In contrast, AHCCCS spends, on average, about $4,200 for each pregnancy and birth it covers. That translated to $223 million for the more than 53,000 births AHCCCS covered last year — about 52 percent of the babies born in Arizona.
Over the past 12 years, Arizona became one of 26 states to expand their family planning benefits. But Arizona is one of six states that chose the narrowest expansion allowed by Medicaid: If a woman loses her AHCCCS eligibility after her baby is born, AHCCCS will continue to cover birth control and related services for up to two years after she gives birth.
Most of the 26 states adopted the broadest expansion of basic family planning benefits allowed by Medicaid, providing family planning services to any woman up to a certain income level, regardless of whether they qualify for their state Medicaid program as a whole.

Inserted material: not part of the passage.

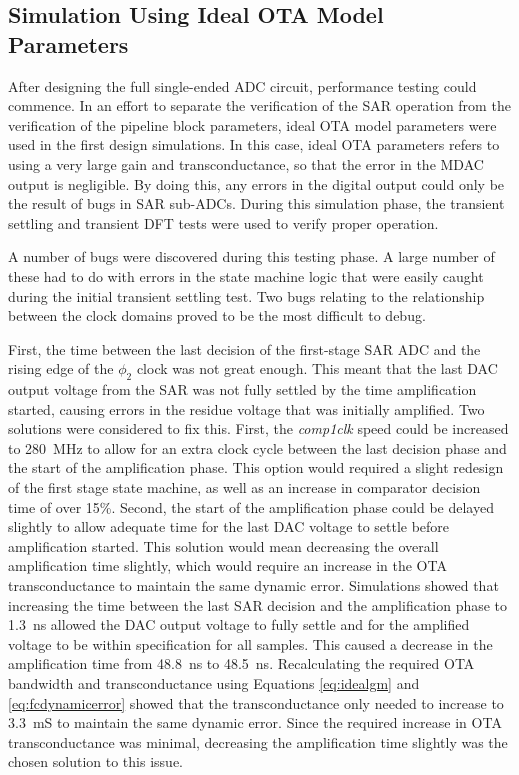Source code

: \subsection{Simulation Using Ideal OTA Model Parameters}
After designing the full single-ended ADC circuit, performance testing could commence. In an effort to separate the verification of the SAR operation from the verification of the pipeline block parameters, ideal OTA model parameters were used in the first design simulations. In this case, ideal OTA parameters refers to using a very large gain and transconductance, so that the error in the MDAC output is negligible. By doing this, any errors in the digital output could only be the result of bugs in SAR sub-ADCs. During this simulation phase, the transient settling and transient DFT tests were used to verify proper operation.

A number of bugs were discovered during this testing phase. A large number of these had to do with errors in the state machine logic that were easily caught during the initial transient settling test. Two bugs relating to the relationship between the clock domains proved to be the most difficult to debug. 

First, the time between the last decision of the first-stage SAR ADC and the rising edge of the $\phi_{2}$ clock was not great enough. This meant that the last DAC output voltage from the SAR was not fully settled by the time amplification started, causing errors in the residue voltage that was initially amplified. Two solutions were considered to fix this. First, the \emph{comp1clk} speed could be increased to \SI{280}{\mega\hertz} to allow for an extra clock cycle between the last decision phase and the start of the amplification phase. This option would required a slight redesign of the first stage state machine, as well as an increase in comparator decision time of over 15\%. Second, the start of the amplification phase could be delayed slightly to allow adequate time for the last DAC voltage to settle before amplification started. This solution would mean decreasing the overall amplification time slightly, which would require an increase in the OTA transconductance to maintain the same dynamic error. Simulations showed that increasing the time between the last SAR decision and the amplification phase to \SI{1.3}{\nano\second} allowed the DAC output voltage to fully settle and for the amplified voltage to be within specification for all samples. This caused a decrease in the amplification time from \SI{48.8}{\nano\second} to \SI{48.5}{\nano\second}. Recalculating the required OTA bandwidth and transconductance using Equations \ref{eq:idealgm} and \ref{eq:fcdynamicerror} showed that the transconductance only needed to increase to \SI{3.3}{\milli\siemens} to maintain the same dynamic error. Since the required increase in OTA transconductance was minimal, decreasing the amplification time slightly was the chosen solution to this issue.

Under that type of expansion, Alabama saved more than $19 million and New Mexico saved more than $6.5 million in 2001; and California saved more than $76 million the year before, according to a recent study by the Kaiser Foundation and the Alan Guttmacher Institute.
Claire D. Brindis, a nationally respected health policy expert with the University of California-San Francisco, has extensively studied the impact of that state's family-planning program, which serves more than 1.5 million women.
"Our evaluation has demonstrated that the availability of reproductive health services has helped to avert over 205,000 unintended pregnancies in one year," Brindis said.
"People think if we make it too easy for people to use these services, they will abuse them," Brindis said. "But then, who is paying the price? We're going to pay a lot more for food stamps, health care, child care — there's a whole domino effect if we don't provide this kind of care."
Some conservative leaders say they strongly oppose spending more AHCCCS money on birth control.
"I think we need to teach more abstinence, and for those who think that's unrealistic, I certainly disagree with that," said Sen. Robert Blendu, R-Litchfield Park. "Abstinence programs work. We just live in a culture that's getting more and more promiscuous. If you're going to bring children into the world, you ought to be able to take care of them."
Conservatives seem more willing to spend more AHCCCS money on prenatal care.
The Arizona Catholic Conference, the influential lobbying group for the dioceses of Tucson, Phoenix and Gallup, N.M., has "strongly supported" expanding prenatal care under AHCCCS, said Ron Johnson, executive director.
A Senate Republican plan to do that is included in the state budget expected to be approved this week. It would raise the AHCCCS income limit for most pregnant women from 133 percent of poverty level, or about $27,000 a year for a family of four, to 150 percent of federal poverty level, or $30,000 a year for a family of four.
The Catholic Church opposes the use of contraceptives, and the conference would oppose any effort to expand AHCCCS' family-planning service, Johnson said Friday.
Despite the Catholic ban on contraception, about 64 percent of her state's family planning clients are Hispanic women, Brindis said.
"Latinas are a heterogenous group. We are not one group with one set of ideas," said Rachel Chánes, a vice president of Planned Parenthood of Southern Arizona.
"I see more and more Latinas coming to our clinics" for birth control and abortions, she said. "I do think the Catholic Church to some degree plays a role in their decision-making, but I don't think it's as big a role as is being projected in the media."